Thursday, 10 October 2013

Ghana's Economy in ED

... and did it get back on track? Ghana has been a stable democracy since 1992. In 2008, the late Prof. John Evans Atta Mills took over and as an economist, expectations for him to stabilize the macro economic indicators were high. He didn't disappoint. In the early months of 2012, Ghana's GDP stood around $74.9 billion, representing a 13.6% growth in 2011 and a 5-year compound annual growth of 8.0%. Inflation (CPI) continued to be in single digits, 8.7% with a public debt of 40.8% of GDP.

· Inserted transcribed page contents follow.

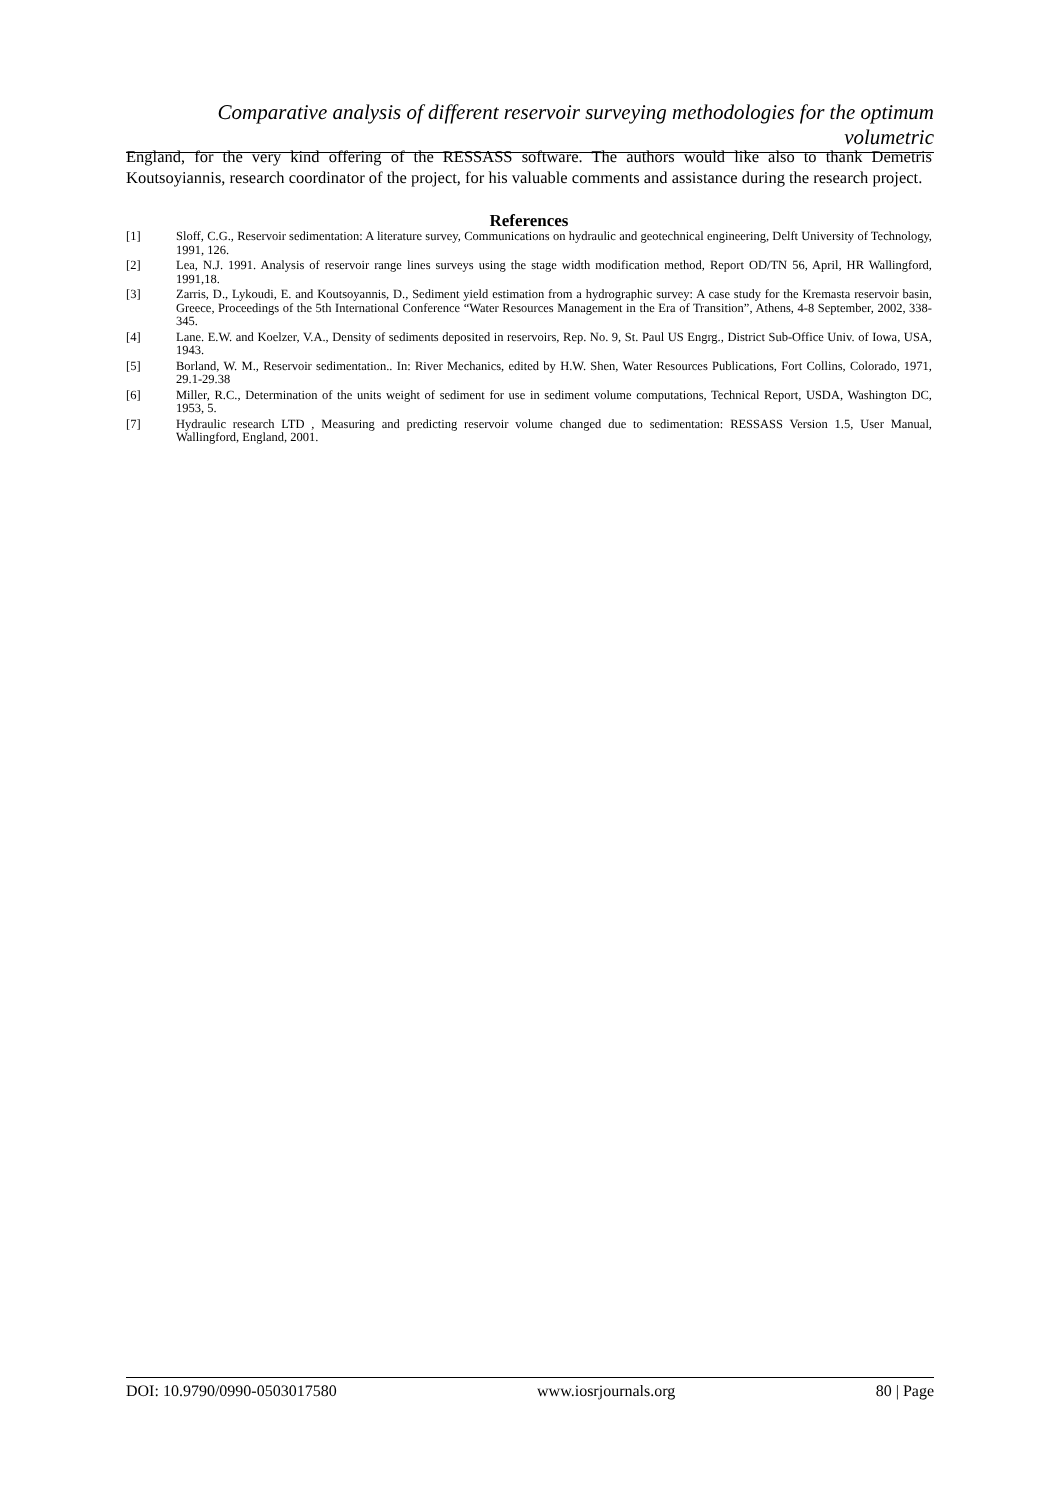Comparative analysis of different reservoir surveying methodologies for the optimum volumetric
England, for the very kind offering of the RESSASS software. The authors would like also to thank Demetris Koutsoyiannis, research coordinator of the project, for his valuable comments and assistance during the research project.
References
[1] Sloff, C.G., Reservoir sedimentation: A literature survey, Communications on hydraulic and geotechnical engineering, Delft University of Technology, 1991, 126.
[2] Lea, N.J. 1991. Analysis of reservoir range lines surveys using the stage width modification method, Report OD/TN 56, April, HR Wallingford, 1991,18.
[3] Zarris, D., Lykoudi, E. and Koutsoyannis, D., Sediment yield estimation from a hydrographic survey: A case study for the Kremasta reservoir basin, Greece, Proceedings of the 5th International Conference “Water Resources Management in the Era of Transition”, Athens, 4-8 September, 2002, 338-345.
[4] Lane. E.W. and Koelzer, V.A., Density of sediments deposited in reservoirs, Rep. No. 9, St. Paul US Engrg., District Sub-Office Univ. of Iowa, USA, 1943.
[5] Borland, W. M., Reservoir sedimentation.. In: River Mechanics, edited by H.W. Shen, Water Resources Publications, Fort Collins, Colorado, 1971, 29.1-29.38
[6] Miller, R.C., Determination of the units weight of sediment for use in sediment volume computations, Technical Report, USDA, Washington DC, 1953, 5.
[7] Hydraulic research LTD , Measuring and predicting reservoir volume changed due to sedimentation: RESSASS Version 1.5, User Manual, Wallingford, England, 2001.
DOI: 10.9790/0990-0503017580 www.iosrjournals.org 80 | Page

By the end of December 2012, Ghana's debts stood at $18,832.77 million, equivalent to 49.4% of Gross Domestic Product (GDP), up from $15,350.08 million. Inflation (CPI) also stands at 11.5%. The reality here in Ghana is that the executive always spends more than the budget parliament approves and it is about time the legislature brings government institutional heads who overspend what has been approved in the Appropriation Act to book.

Ghana borrowing to support budget deficits is as certain as darkness at night. Over expenditure and high debt to GDP ratios pushes the government to adopt stringent measures to raise revenue, like complete or partial withdrawal of public subsidies and increases in consumer taxes and public utility bills. This can only worsen the plight of the ordinary Ghanaian. 

Currently, there is only one way forward ... "prayer for a miracle!", because economic measures to turn things around seem not to be an option for the government. Meanwhile, the EIU maintains its economic forecasts that growth will remain below potential in 2013 and a large fiscal and current-account deficit. 


  1. It's sad what is happening in to Ghana. It's like it gets worse as time goes by

  2. I like the twitter reactions Terry.

    Whoa.. I didn't realize the minimum wage was that low...

  3. Classic case of eroding impressive economic gains in one political cycle. There need to be more regulation on spending in election years.